Una caja de donas asomó por la puerta. Me reí y aparté mi silla. —No recuerdo haber pedido donas, pero no suena mal —comenté y la puerta se abrió por completo. Lucien entró sosteniendo una caja de donas y dos cafés.

—Genial, pensé que ibas a hacer que las tirara —sonrió y se acercó a mi mesa, donde colocó la caja.

—¿Qué te trae por aquí, Sr. Volkov? Pareces estar de buen humor —gorjeé. Él sonrió, mostrando esos hoyuelos, parecía bastante despreocupado, una gran diferencia del hombre enmascarado de anoche.

—Tengo buenas noticias, y además, un pajarito me dijo que te saltaste el almuerzo y estabas encerrada en tu oficina —explicó, lo que sonó bastante dulce. Estaba tan abrumada de trabajo que no me di cuenta de que ya había pasado la hora del almuerzo.

—Eso es muy dulce de tu parte —. Lucien abrió la caja de donas frescas, lo que me hizo agua la boca. Mi estómago gruñó en protesta, y no podía esperar para poner mis manos en esas donas.

—Es lo mínimo que puedo hacer, alguien tiene que cuidarte, especialmente con esos rumores ridículos circulando —. Algo se suavizó en mi corazón al saber que él no creía que yo fuera culpable. Eso hizo que las donas supieran más dulces.

—Estás realmente seguro de que no fui yo la involucrada —dije dándole un mordisco a las donas. Él puso los ojos en blanco.

—Si pudieras sabotear a una corporación tan grande, no necesitarías ayuda para encontrar a Killian —lo justificó, mis labios se crisparon porque me estaba subestimando pero tampoco mentía.

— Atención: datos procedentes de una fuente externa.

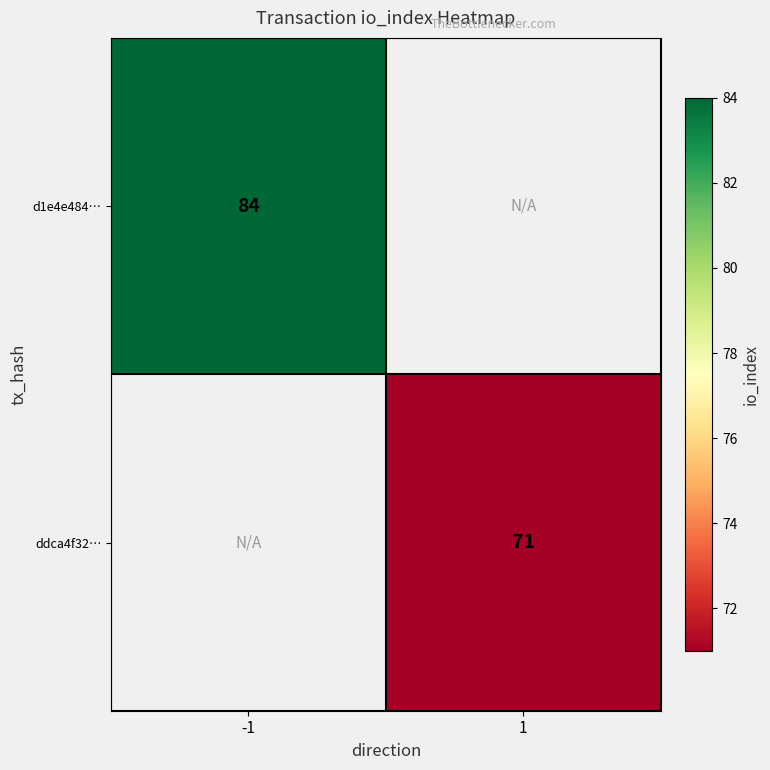

What is the smallest value displayed?

71.0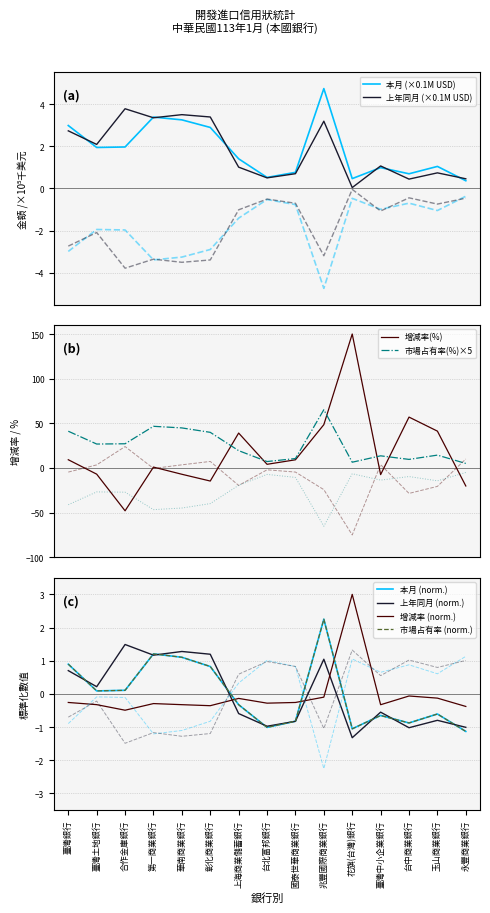

What is the sum of all 本月 (千美元) values?

27.4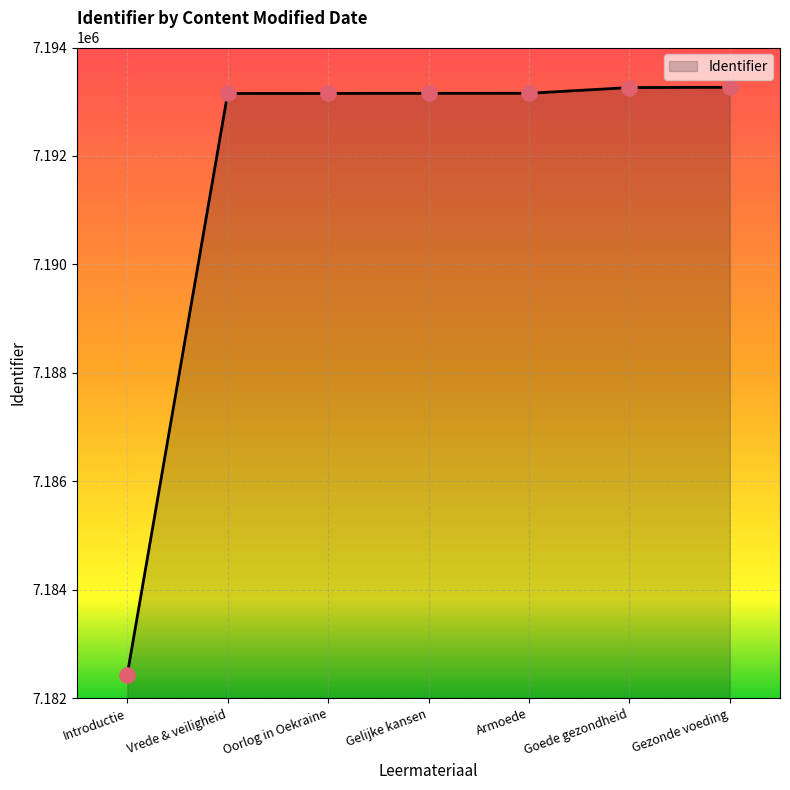

What value does the data have at Vrede & veiligheid, to the nearest 10?

7193150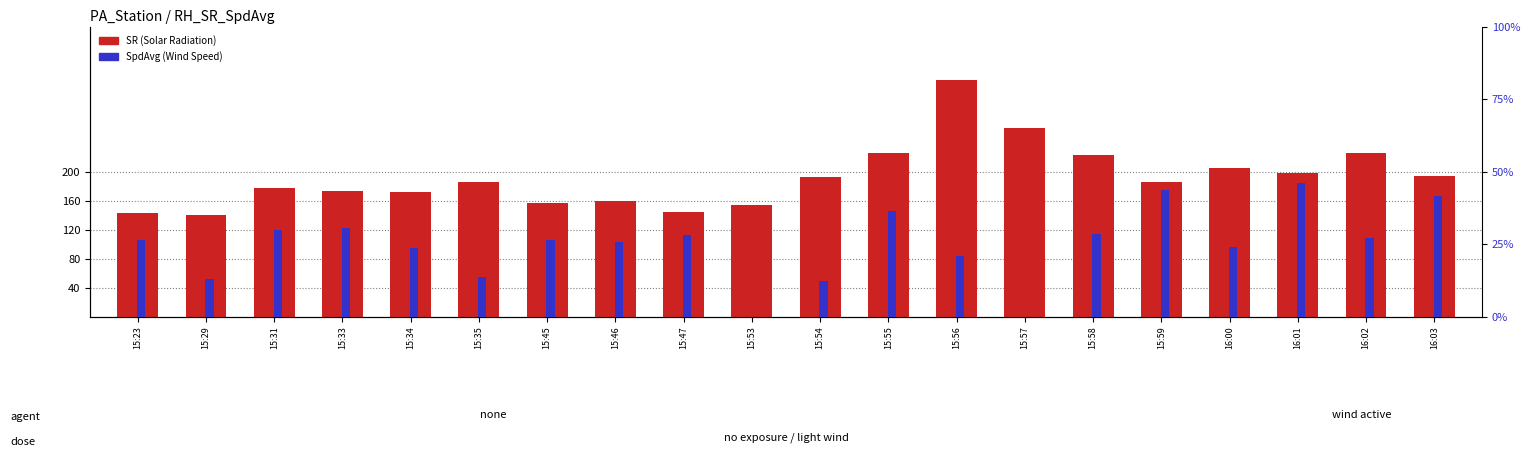

At which label does SR first exceed 186?

15:54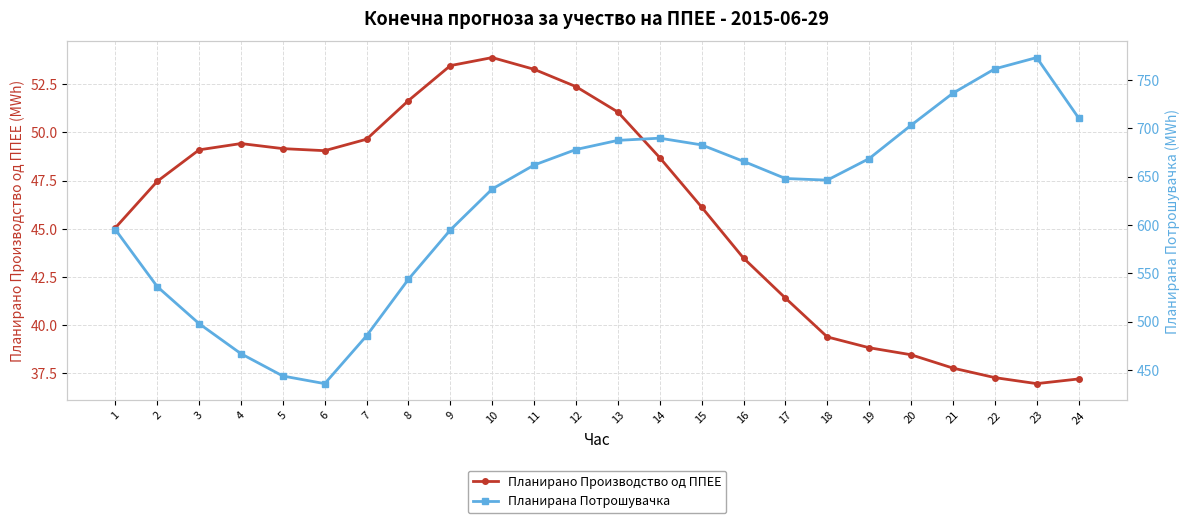

What is the greatest value displayed?

773.0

—Esa no es una forma divertida de plantearlo —protesté.

Lucien sonrió. —Es la verdad, y además, ¿no tienes curiosidad por las buenas noticias que mencioné?

Inmediatamente captó mi atención. —¿Qué podría ser?

Una sonrisa infantil se extendió inmediatamente por los labios de Lucien. —Por fin encontré una pista sobre Killian Orlov —explicó y mis ojos se abrieron de par en par.

—Apenas ha pasado un día —jadeé, encontrándolo un poco increíble.

Una sonrisa presumida cruzó sus labios. —No quiero sonar orgulloso, pero tengo suficientes contactos, Braelyn —. Lucien no iba a revelar sus fuentes y, honestamente, no me importaba mientras hiciera el trabajo de una forma u otra.

Inmediatamente acomodé mi asiento, estaba emocionada de finalmente llegar a alguna parte. —¿Qué encontraste? —pregunté con entusiasmo.

Lucien se reclinó en su asiento. —La única posibilidad de contactarlo es encontrarse con él, y Killian no reside en este país a pesar de lo mucho que ha estado molestando a Rafael… —Lucien hizo una pausa antes de añadir—. El viaje de negocios se acerca pronto, y creo que puedo organizar un encuentro casual con Killian durante el viaje —. Lo hizo parecer tan simple pero no lo era.

Lucien tiene conexiones aterradoras.